Title: Velvet Buzzsaw
Genre: Horror, Thriller, Mystery
Director/Writer: Dan Gilroy
Music: Marco Beltrami, Buck Sanders
Cinematography: Robert Elswit
Sedale Threatt Jr.
Not artists themselves, but prigs like gallerists, art critics, curators, these who have power to peg art works and destine artists’ futurity, are scathingly dinged in Dan Gilroy’s third feature, VELVET BUZZSAW, a glossy critique on the contemporary art scene with a name ensemble headlined by his NIGHTCRAWLER collaborators Gyllenhaal and Russo (aka. Ms.

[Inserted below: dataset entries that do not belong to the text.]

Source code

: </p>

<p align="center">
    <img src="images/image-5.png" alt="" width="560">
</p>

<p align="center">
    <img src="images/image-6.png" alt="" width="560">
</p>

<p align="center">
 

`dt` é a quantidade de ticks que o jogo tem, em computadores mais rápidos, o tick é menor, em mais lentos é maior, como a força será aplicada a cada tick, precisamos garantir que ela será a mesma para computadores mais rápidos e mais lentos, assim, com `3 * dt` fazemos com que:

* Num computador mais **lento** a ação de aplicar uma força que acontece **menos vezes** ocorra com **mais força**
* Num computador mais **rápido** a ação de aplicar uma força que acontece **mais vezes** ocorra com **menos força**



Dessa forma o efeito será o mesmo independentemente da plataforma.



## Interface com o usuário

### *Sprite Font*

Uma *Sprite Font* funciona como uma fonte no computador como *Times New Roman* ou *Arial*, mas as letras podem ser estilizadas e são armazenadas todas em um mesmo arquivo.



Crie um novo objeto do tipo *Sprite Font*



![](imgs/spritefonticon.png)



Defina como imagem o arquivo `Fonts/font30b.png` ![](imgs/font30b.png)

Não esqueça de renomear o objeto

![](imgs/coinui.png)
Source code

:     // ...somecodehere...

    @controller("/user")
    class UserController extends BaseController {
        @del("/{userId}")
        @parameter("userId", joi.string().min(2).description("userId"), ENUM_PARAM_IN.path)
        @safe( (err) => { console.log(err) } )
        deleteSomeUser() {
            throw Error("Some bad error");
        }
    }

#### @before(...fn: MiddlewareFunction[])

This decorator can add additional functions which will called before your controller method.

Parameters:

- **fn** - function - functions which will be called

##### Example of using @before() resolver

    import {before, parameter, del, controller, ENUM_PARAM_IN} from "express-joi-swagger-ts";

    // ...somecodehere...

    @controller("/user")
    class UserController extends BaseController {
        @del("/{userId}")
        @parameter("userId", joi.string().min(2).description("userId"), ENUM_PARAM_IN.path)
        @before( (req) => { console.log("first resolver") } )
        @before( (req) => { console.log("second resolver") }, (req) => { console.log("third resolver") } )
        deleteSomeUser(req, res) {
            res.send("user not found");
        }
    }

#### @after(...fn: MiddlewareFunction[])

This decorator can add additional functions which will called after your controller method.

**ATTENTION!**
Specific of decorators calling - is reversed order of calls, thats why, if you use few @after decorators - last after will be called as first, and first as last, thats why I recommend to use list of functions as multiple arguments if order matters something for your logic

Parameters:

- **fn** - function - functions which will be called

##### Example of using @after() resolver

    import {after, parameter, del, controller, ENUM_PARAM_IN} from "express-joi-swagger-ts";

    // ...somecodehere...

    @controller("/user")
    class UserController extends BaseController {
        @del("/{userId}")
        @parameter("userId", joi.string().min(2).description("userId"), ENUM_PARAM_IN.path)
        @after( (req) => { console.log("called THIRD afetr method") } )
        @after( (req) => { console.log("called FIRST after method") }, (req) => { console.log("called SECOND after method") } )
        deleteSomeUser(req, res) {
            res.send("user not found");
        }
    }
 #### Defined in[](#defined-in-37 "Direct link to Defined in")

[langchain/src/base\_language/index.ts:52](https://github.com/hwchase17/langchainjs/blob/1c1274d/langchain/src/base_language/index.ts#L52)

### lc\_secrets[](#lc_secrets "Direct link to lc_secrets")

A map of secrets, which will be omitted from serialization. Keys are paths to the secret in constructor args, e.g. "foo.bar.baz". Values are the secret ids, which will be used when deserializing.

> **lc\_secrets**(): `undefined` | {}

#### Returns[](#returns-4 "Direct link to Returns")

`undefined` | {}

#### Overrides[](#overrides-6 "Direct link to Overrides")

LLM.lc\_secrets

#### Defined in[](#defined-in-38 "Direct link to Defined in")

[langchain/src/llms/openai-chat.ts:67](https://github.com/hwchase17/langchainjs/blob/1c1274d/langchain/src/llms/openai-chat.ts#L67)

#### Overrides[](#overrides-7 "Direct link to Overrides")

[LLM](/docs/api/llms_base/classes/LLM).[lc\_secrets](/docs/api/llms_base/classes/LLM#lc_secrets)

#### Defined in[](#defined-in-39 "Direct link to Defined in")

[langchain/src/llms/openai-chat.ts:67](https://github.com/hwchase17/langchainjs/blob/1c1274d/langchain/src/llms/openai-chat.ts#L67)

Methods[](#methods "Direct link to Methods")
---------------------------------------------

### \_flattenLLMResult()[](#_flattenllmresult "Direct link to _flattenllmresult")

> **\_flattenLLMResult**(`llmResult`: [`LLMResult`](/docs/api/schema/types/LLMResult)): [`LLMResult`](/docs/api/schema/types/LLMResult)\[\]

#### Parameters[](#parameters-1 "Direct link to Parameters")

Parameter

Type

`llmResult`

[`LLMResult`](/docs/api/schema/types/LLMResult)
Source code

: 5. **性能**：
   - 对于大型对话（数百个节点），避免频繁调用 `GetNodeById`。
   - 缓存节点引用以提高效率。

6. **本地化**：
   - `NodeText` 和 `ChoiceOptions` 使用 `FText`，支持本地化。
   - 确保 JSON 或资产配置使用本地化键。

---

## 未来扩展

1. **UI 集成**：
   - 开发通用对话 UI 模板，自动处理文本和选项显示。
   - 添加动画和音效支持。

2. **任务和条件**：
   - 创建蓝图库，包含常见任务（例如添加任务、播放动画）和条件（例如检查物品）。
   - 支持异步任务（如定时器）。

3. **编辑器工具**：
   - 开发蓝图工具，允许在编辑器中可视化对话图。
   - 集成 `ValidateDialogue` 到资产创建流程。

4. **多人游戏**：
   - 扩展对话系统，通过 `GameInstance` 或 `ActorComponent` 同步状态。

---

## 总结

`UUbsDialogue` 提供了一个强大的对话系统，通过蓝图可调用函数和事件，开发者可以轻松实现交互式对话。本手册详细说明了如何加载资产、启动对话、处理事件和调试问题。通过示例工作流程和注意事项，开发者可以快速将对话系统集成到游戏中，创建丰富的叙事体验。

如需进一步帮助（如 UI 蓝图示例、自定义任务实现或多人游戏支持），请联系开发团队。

Gilroy).
The trouble starts from Josephina (Ashton), the former protégé of Rhodora Haze (Russo), the owner of Haze Gallery, who falls into the latter’s disfavor and finds numerous grisly art pieces left by a reclusive painter Vetril Dease, apparently kicked the bucket when he was destroying his copious works, rather easily, Josephina appropriates the dead artist’s unauthorized corpus and leverages it to be a co-partner of Rhodora, to exhibit Dease’s works which meets with instant success. But the bisexual art critic Morf Vandewalt (Gyllenhaal), currently dating Josephina, burrows into the disturbing backstory of Dease, troubled childhood, patricide, a stir-crazy head case, those usual suspects surface and soon, mysterious forces animating themselves from all kind of art works to dispatch those are linked by Dease’s works (though no buyers are victimized), henceforth, the story slips into a high-end killing spree in the pattern of FINALE DESTINATION, and Gilroy seems to lose his mettle to tackle the sinister undertow of these unscrupulous waters, instead, apart from hoary jokes of mistaking grisly, blood-spattering murder scene as a contemporary art piece, he just goes through the motions with due responsibility.
While Gilroy and his art production team does a worthwhile job in curating scrumptious art scenes that dazzles our eyes, the ensemble cast only does a serviceable job even talents are overbrimming. John Malkovich’s venerated artist has nothing much to do, Tom Sturridge always looks more supercilious than the role he is offered, luckily we can always count on Toni Collette to delectably twist her knife in anybody’s wounds as the fickle, bob towhead, curator-wanna-be Gretchen.
Among three protagonists, whose doomed fates are brilliantly streaking to a morbid confluence as they are chased by each’s scorned art to their own undoings, Zawe Ashton is the weaker link as if she is constantly bewildered by what is written on her script and aggrieved for some on-set maltreatment; Reno Russo is uncharacteristically good, leaves an emotional vacuum regarding her betrayed past as a riot grrrl with a veneer of impenetrable ambiguity, and impassively lets rip her grasping ambition as both a taste and money maker, plumb apposite to her character; finally, Jake Gyllenhaal, regrettably refraining from going back on the gay front (with a beefcake named Sedale Threatt Jr. as Morf’s ex, nonetheless), but purveying audience with an epicene mannerism and jacked-up physique, is squandered as a nervous wreck among a pool of equally unsympathetic artsy-fartsy posers.
A descent from a master storyteller to a schlockmeister amounts to the distance between NIGHTCRAWLER and VELVET BUZZSAW, any viewers of Denzel Washington’s star vehicle ROMAN J. ISRAEL, ESQ. (2016), please weigh in.